Sunday, August 12, 2007

meditation



Nothing prepares me for meditation better than chanting, and today I was blessed to be able to chant and meditate with 9 other Siddha Yoga devotees at a private residence (as opposed to a Siddha Yoga center). We chanted Om Bhagawan ([lit., the Lord] One endowed with the six attributes or powers of infinity: spiritual power, righteousness, glory, splendor, knowledge, and renunciation. A term of great honor.) for about 45 minutes then meditated for another 20 minutes or so. According to the Siddha Yoga website,

Meditation is the practice of turning our attention inward. Meditation beckons us to unravel the greatest mystery of life -- that in this human form, we are also divine. When we still the mind in meditation we are drawn, like bees to honey, to the presence of God within. Touching this truth, our restlessness ceases and we are flooded with a sense of our own perfection and divinity.
Even though I've been practicing Siddha Yoga Meditation for nearly 4 years, I still find meditation extremely difficult. I just have a hard time settling down and turning within. My mind chatters ceaselessly. Sometimes what helps me to "get out of my head" is to become completely present, in the moment, aware of everything going on within and without, making no judgment, just perceiving. I did that today while I was meditating and it helped calm my busy mind. I turned my full attention to my environment and heard so many nuanced noises: a car door opening, birds singing, children playing, someone swallowing, an airplane flying by, my stomach growling, the arrhythmic sound of the wall clock, the silence. Then there was input from my tactile sense (the texture of my cushion, the pain in my right foot from sitting cross-legged for too long) and my sense of smell (someone's sickly sweet fragrance). With my eyes closed, being totally mindful of my surroundings, I was able to attain a sense of groundedness and centeredness, however slight. Finally, I was able to begin to turn within. Of course, by then, meditation was over and I was compelled to return to reality, slightly disappointed with my own resistance, but ultimately satisfied with the morning.
I did something when I returned home that I hope will aid me in my Siddha Yoga practices, including meditation. I gathered all my Siddha Yoga things, which had been in disparate places -- books, tapes, meditation music, puja (altar) items, photos, etc. -- and put them on the built-in desk next to my bed, which I cleared of less important things. Now, finally, I have a place where all my spiritual objects are located, a place where I can study, chant, contemplate, and meditate. Why didn't I think of it sooner?

1 comment:

Anonymous said...

I don't know anything about Siddha yoga meditation and I've never chanted (except once in high school but I was alone, high, and making it up). It might be because Focusing is more mentally active(?), but I was quite interested to realize upon reading your blog that I really don't have a hard time letting the thoughts settle down in order to sit quietly with nothing but my physical/spiritual essence.

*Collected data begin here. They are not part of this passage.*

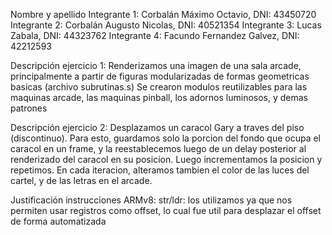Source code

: Nombre y apellido 
Integrante 1: Corbalán Máximo Octavio, DNI: 43450720
Integrante 2: Corbalán Augusto Nicolas, DNI: 40521354
Integrante 3: Lucas Zabala, DNI: 44323762
Integrante 4: Facundo Fernandez Galvez, DNI: 42212593


Descripción ejercicio 1: 
Renderizamos una imagen de una sala arcade, principalmente a partir de figuras modularizadas de formas geometricas basicas (archivo subrutinas.s)
Se crearon modulos reutilizables para las maquinas arcade, las maquinas pinball, los adornos luminosos, y demas patrones

Descripción ejercicio 2:
Desplazamos un caracol Gary a traves del piso (discontinuo). Para esto, guardamos solo la porcion del fondo que ocupa el caracol en un frame, y la reestablecemos luego de un delay posterior al renderizado del caracol en su posicion. Luego incrementamos la posicion y repetimos. En cada iteracion, alteramos tambien el color de las luces del cartel, y de las letras en el arcade.

Justificación instrucciones ARMv8:
str/ldr: los utilizamos ya que nos permiten usar registros como offset, lo cual fue util para desplazar el offset de forma automatizada

 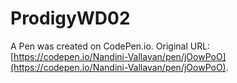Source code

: # ProdigyWD02

A Pen was created on CodePen.io. Original URL: [https://codepen.io/Nandini-Vallavan/pen/jOowPoO](https://codepen.io/Nandini-Vallavan/pen/jOowPoO).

I do, however, have a hard time getting my face out of the cookie jar... or ice cream container... or tub of frosting. Frankly, I'm not sure if I'm getting better in the food area or not, but I do know that Focusing (meditating) twice a week feels like sloughing off (ie, not very much) and I virtually never do any other thing in an obsessive/compulsive way.

Am I even binging? Is it simply that something in me is making sure there is no scarcity? I'm really confused about where I am on the un/healthy food continuum. I'm still fat and sometimes my nutrition is grotesque, but in other ways it really does feel much better.

It sure has gotten different. Hope I get to stick around long enough to see how this one turns out.